A Community Board 5 committee rejected three applicants seeking adult-use cannabis dispensary licenses on Wednesday, Jan. 3—while deciding not to block four others from opening.
The board’s Cannabis Committee – which reviews applications in the Ridgewood, Glendale, Maspeth, and Middle Village neighborhoods – was tasked with weighing in on seven proposed locations for cannabis storefronts and found four of them in compliance with the New York State Office of Cannabis Management’s standards.
The outcome of the meeting comes after the committee was met with strong community opposition against legal cannabis dispensaries, with many residents making clear they don’t want them in their neighborhood. The issue has percolated for more than six months.
The committee members peppered the applicants with questions as to the cannabis products they plan to sell, their security measures, whether they plan to deliver, and overall compliance with the OCM’s guidelines. Specifically, the committee inquired as to how close the storefronts would be from schools, houses of worship, and community centers, which include parks.
The potential sites for adult-use cannabis dispensaries given the go-ahead from the cannabis committee include 83-34 Woodhaven Blvd., in Glendale, 60-42 Myrtle Ave., and 465 Onderdonk Ave., in Ridgewood, as well an applicant filing to open a microbusiness at 58-45 47th St. in Maspeth.
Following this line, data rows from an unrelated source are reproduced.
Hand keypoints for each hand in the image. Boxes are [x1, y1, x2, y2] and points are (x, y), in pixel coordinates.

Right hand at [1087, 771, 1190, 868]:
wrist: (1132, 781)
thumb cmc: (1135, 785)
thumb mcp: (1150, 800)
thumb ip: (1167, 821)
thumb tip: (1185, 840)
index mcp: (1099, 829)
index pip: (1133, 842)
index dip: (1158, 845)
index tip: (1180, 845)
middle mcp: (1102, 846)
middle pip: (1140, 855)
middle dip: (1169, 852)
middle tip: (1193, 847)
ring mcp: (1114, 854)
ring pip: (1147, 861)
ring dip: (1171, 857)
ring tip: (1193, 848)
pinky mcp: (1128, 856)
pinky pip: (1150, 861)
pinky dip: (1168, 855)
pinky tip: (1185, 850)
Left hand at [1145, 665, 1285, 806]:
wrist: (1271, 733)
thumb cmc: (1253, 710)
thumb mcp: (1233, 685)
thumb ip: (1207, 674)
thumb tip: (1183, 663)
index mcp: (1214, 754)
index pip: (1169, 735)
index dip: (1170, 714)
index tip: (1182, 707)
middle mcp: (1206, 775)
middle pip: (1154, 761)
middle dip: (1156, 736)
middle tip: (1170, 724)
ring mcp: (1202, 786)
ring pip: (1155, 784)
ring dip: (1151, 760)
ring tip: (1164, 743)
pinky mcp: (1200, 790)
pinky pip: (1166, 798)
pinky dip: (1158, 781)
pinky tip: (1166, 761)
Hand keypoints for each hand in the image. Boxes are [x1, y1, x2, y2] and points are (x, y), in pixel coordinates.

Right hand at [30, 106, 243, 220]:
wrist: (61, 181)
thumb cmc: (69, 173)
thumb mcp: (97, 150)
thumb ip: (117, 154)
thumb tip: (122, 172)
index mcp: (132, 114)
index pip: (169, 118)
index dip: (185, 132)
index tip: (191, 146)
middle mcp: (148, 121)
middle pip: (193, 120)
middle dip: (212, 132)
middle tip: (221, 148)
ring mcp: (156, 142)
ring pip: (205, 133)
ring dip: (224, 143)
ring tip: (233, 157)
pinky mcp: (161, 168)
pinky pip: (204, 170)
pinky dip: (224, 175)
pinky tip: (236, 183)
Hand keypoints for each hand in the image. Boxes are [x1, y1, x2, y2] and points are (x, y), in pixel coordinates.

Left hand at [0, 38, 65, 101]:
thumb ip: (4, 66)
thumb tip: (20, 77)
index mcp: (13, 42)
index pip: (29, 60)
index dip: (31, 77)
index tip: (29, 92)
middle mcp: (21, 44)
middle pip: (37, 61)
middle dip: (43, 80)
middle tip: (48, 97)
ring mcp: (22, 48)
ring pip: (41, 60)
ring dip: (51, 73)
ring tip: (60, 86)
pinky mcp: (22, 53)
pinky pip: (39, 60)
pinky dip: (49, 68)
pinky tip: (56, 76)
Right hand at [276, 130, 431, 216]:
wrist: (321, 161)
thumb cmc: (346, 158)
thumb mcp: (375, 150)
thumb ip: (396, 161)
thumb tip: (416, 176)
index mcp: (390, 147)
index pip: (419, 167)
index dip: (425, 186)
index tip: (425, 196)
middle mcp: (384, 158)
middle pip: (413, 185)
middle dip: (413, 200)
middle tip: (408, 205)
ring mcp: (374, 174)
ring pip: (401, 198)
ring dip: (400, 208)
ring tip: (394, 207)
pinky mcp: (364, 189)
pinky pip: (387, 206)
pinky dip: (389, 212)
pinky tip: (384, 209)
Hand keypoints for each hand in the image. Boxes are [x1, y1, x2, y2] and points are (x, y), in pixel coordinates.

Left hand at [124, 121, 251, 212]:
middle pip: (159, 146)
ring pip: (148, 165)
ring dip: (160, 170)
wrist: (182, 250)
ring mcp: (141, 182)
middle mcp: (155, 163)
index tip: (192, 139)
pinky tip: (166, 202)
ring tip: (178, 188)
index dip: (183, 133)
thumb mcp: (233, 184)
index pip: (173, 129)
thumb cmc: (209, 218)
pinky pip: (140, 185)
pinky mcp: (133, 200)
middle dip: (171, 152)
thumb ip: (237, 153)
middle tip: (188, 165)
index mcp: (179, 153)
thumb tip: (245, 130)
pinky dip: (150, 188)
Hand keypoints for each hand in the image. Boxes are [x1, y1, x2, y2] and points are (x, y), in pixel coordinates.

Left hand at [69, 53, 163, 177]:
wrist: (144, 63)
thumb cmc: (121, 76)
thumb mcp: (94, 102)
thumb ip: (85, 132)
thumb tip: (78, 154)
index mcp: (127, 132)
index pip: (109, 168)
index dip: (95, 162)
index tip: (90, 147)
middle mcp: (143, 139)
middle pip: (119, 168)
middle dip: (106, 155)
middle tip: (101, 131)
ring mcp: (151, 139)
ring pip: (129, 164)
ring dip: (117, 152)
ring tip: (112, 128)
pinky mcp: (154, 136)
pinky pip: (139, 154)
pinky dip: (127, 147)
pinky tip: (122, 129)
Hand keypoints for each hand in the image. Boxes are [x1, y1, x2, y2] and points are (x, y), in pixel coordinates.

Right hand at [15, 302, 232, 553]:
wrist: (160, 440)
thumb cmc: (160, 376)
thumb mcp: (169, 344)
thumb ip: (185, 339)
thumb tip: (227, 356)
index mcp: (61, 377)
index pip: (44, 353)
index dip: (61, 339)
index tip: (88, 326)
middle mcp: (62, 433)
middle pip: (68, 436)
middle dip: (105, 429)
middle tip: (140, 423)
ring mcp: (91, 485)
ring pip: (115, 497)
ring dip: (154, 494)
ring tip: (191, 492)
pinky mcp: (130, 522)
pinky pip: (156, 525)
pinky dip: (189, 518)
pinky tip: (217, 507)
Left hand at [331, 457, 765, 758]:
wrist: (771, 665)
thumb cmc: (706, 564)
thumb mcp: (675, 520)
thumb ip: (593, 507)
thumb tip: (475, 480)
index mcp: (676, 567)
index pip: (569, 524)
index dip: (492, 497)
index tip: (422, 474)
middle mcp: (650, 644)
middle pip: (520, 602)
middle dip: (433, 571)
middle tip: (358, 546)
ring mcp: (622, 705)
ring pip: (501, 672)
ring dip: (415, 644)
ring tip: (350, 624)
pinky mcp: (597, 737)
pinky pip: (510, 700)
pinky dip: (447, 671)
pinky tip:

However, other proposed locations on the agenda failed to obtain committee approval due to issues discussed at prior meetings.
The committee opposed an application for 70-24 Myrtle Ave, in Glendale — the old Capitol One Bank next to the McDonald’s on Myrtle Avenue — since the proposed location is within 500 feet of a school and is on a busy throughway used by families and children. The community voiced its opposition to this location at previous meetings.
Meanwhile, the application for a storefront at 88-50 Myrtle Ave, in Glendale, was rejected, primarily due to the owner not making the meeting and failing to answer the board’s questionnaire. Having considered the no-show, the committee also moved to oppose the site due to its proximity to Saint John’s Evangelical Lutheran Church.
The applicant for 64-29 Myrtle Ave. in Glendale, another no-show for the night, also failed to respond to the committee. The site is currently being used as a smoke shop under the name The Plug Smoke Shop, which appears to be part of a chain of stores.
A Plug Smoke Shop in Richmond Hill was the scene of a shooting death of a 20-year-old in Richmond Hill last year.
The Plug Smoke Shop application for the Glendale location came under fire from District Manager Gary Giordano who said the operators fail to take the board and the state’s licensing requirements seriously.
“This is just one of those ridiculous applications and even worse, it seems quite likely that they are selling cannabis now without a license,” Giordano said.
Furthermore, the proposed location, across the street from Saint’s Church, is well within the OCM 200ft rule from a house of worship and therefore doesn’t meet OCM’s guidelines.
Additionally, an applicant looking for a storefront at 56-34 Myrtle Ave in Ridgewood formally withdrew a request for a license, according to the committee. Another site on 54-10 Flushing Ave., in Maspeth, wasn’t considered by the board since its application didn’t get submitted to OCM in time.
Diego Leclery, a community member who called for the committee to be flexible in its decision making, spoke again on what he believes is a disproportional level of scrutiny against the product. Leclery posed a hypothetical situation to the committee in hopes of having members see cannabis businesses in a different light.
“What if there were 22 unregistered liquor stores on Myrtle Avenue instead of 22 unregistered cannabis stores?” Lecleary said, using a hypothetical number to illustrate his point. “Would we stand in the way of a regulated licensed liquor store opening, or a liquor establishment? Probably not.”
The full board will vote on the applications on Jan. 10, with the committee’s findings likely to influence the vote. The board vote is merely advisory, with the state making the ultimate decision.